Auch Soderbergh setzt seit jeher die Farbgestaltung ganz
gezielt ein, benutzt fast monochrom eingefärbte Szenen
zur Beschreibung einer Stimmungslage, verzichtete bei KAFKA
fast vollständig auf Farbe, nutzte farbliche Unterschiede
in TRAFFIC zur Abgrenzung der einzelnen Handlungsstränge
oder setzte dem kühlen Blau in SOLARIS das psychedelische
Farbspiel des außerirdischen Nebels als Kontrapunkt
entgegen.
Kein Wunder, dass Section Eight auch an der Produktion von
Todd Haynes Technicolor-Reminiszenz FAR FROM HEAVEN beteiligt
war.
Ähnlich uneinheitlich und zugleich äußerst
präzise ist die Auswahl und der Einsatz der Schauspieler.
Die Bandbreite reicht vom Superstar, über reaktivierte
Schauspiellegenden, Seriendarsteller, Newcomern und Nobodies,
bis hin zu schauspielerischen Quereinsteigern; und oft findet
sich das ganze Spektrum in einem einzigen Film.
Erstaunlicherweise entsteht daraus immer ein einheitliches
Ensemble, dessen Spiel nicht nur den Zuschauer beeindruckt,
sondern scheinbar auch den Darstellern selber großen
Spaß macht. Wie wäre es sonst zu erklären,
dass Darsteller wie Don Cheadle, Luis Guzman oder Isaiah Washington
regelmäßig die Zusammenarbeit mit Soderbergh &
Co. suchen, dass selbst Stars wie Brad Pitt und Matt Damon
nach ihrer Arbeit bei OCEAN'S ELEVEN für einen netten
Cameo-Auftritt in CONFESSIONS... zur Verfügung standen
und dass George Clooney und Julia Roberts kaum noch in Filmen
anderer Regisseure zu sehen sind?
Am faszinierendsten ist angesichts dieser stilistischen Vielfalt
aber, dass alle diese Filme eine unglaubliche Eleganz besitzen,
wobei Eleganz nicht im modischen, sondern im mathematischen
Sinn zu verstehen ist.
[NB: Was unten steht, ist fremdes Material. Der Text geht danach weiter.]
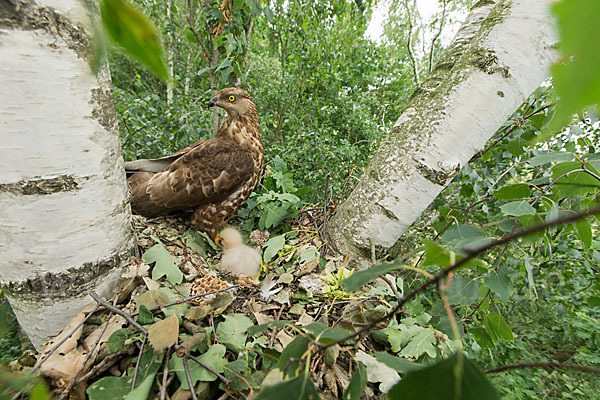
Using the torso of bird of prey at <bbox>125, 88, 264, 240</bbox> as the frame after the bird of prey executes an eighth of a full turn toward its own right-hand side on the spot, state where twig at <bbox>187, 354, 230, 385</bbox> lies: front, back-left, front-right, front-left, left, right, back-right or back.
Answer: front-right

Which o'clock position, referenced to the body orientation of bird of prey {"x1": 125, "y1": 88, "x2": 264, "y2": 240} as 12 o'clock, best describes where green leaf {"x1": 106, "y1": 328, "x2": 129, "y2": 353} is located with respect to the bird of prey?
The green leaf is roughly at 3 o'clock from the bird of prey.

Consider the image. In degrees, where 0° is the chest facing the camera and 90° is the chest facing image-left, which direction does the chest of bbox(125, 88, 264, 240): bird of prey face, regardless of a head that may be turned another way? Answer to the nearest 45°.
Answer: approximately 270°

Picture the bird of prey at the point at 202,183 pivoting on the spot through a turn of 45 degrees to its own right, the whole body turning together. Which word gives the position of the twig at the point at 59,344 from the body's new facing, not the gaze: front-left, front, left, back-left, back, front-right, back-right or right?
front-right

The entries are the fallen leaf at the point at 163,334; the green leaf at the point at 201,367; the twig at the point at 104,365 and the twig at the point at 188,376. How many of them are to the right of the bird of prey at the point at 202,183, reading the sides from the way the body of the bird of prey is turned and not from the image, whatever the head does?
4

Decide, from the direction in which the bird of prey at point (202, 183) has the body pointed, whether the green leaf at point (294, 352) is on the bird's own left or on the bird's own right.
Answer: on the bird's own right

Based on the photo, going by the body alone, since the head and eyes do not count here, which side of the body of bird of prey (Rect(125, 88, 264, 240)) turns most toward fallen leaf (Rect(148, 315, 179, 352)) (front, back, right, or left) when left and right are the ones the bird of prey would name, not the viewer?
right

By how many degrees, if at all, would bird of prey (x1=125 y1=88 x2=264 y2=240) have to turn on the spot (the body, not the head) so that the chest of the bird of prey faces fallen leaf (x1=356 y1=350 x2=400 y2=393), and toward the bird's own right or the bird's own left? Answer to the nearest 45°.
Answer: approximately 45° to the bird's own right

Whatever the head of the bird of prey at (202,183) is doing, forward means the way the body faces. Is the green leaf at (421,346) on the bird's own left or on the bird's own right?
on the bird's own right

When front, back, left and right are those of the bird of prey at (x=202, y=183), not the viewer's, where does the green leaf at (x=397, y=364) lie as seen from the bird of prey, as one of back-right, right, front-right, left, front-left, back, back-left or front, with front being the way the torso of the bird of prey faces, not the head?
right
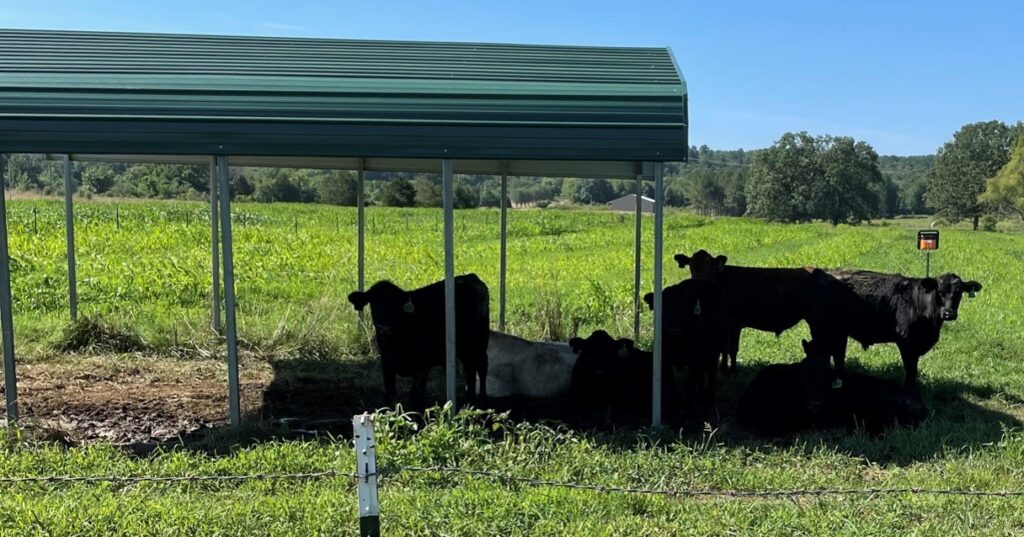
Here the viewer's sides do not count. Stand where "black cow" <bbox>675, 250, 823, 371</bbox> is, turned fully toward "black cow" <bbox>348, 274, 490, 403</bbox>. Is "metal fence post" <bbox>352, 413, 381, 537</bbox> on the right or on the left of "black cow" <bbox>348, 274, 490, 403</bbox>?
left

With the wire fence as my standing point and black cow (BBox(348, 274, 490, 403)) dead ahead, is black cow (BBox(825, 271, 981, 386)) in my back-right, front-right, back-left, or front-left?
front-right

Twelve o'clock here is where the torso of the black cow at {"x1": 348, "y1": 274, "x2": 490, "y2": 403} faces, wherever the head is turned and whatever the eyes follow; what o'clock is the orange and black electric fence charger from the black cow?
The orange and black electric fence charger is roughly at 7 o'clock from the black cow.

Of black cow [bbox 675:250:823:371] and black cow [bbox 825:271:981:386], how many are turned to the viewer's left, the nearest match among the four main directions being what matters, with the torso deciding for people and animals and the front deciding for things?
1

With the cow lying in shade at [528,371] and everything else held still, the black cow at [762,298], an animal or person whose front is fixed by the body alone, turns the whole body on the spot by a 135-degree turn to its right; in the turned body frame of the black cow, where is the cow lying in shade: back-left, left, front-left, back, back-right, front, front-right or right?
back

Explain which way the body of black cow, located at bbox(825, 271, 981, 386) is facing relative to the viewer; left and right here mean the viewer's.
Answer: facing the viewer and to the right of the viewer

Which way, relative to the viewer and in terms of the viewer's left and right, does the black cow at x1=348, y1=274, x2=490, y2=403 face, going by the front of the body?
facing the viewer and to the left of the viewer

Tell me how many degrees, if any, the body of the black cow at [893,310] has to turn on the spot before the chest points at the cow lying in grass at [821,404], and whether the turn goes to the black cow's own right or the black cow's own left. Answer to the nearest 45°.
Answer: approximately 45° to the black cow's own right

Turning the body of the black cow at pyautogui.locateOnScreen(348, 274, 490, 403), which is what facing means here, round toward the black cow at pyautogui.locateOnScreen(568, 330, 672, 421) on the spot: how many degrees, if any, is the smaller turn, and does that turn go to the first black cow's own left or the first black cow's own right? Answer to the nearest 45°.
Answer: approximately 135° to the first black cow's own left

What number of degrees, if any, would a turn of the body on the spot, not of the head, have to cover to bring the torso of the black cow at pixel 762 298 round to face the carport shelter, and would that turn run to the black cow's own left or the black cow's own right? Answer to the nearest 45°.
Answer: approximately 45° to the black cow's own left

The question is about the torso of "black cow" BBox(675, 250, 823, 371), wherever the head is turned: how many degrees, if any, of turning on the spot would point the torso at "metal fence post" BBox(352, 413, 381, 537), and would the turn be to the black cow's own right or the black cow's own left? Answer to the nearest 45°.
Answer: approximately 90° to the black cow's own left

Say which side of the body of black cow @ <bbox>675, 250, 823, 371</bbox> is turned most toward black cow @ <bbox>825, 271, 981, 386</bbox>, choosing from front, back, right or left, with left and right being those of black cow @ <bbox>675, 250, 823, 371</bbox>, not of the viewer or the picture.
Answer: back

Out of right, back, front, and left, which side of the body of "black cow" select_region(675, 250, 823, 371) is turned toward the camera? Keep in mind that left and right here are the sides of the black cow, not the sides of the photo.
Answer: left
Finden Mathematiker oder Physiker eine
Lösung für eine schwieriges Problem, in der sich
alles nahtlos und perfekt zusammenfügt, es keine störenden
Widersprüche gibt, dann sprechen sie von einer eleganten
Lösung bzw. Formel.
In diesem Sinne sind die Filme von Soderbergh und aus seinem
Umfeld, elegant, da auch bei ihnen alles nahtlos ineinander
übergeht, alles passt, alles schlüssig ist und nichts
das makellose Gesamtbild stört. Die Filme von Soderbergh,
Clooney und Kollegen bilden somit (um mit den Titel eines
erfolgreichen Sachbuchs zu sprechen) ein "elegantes Universum".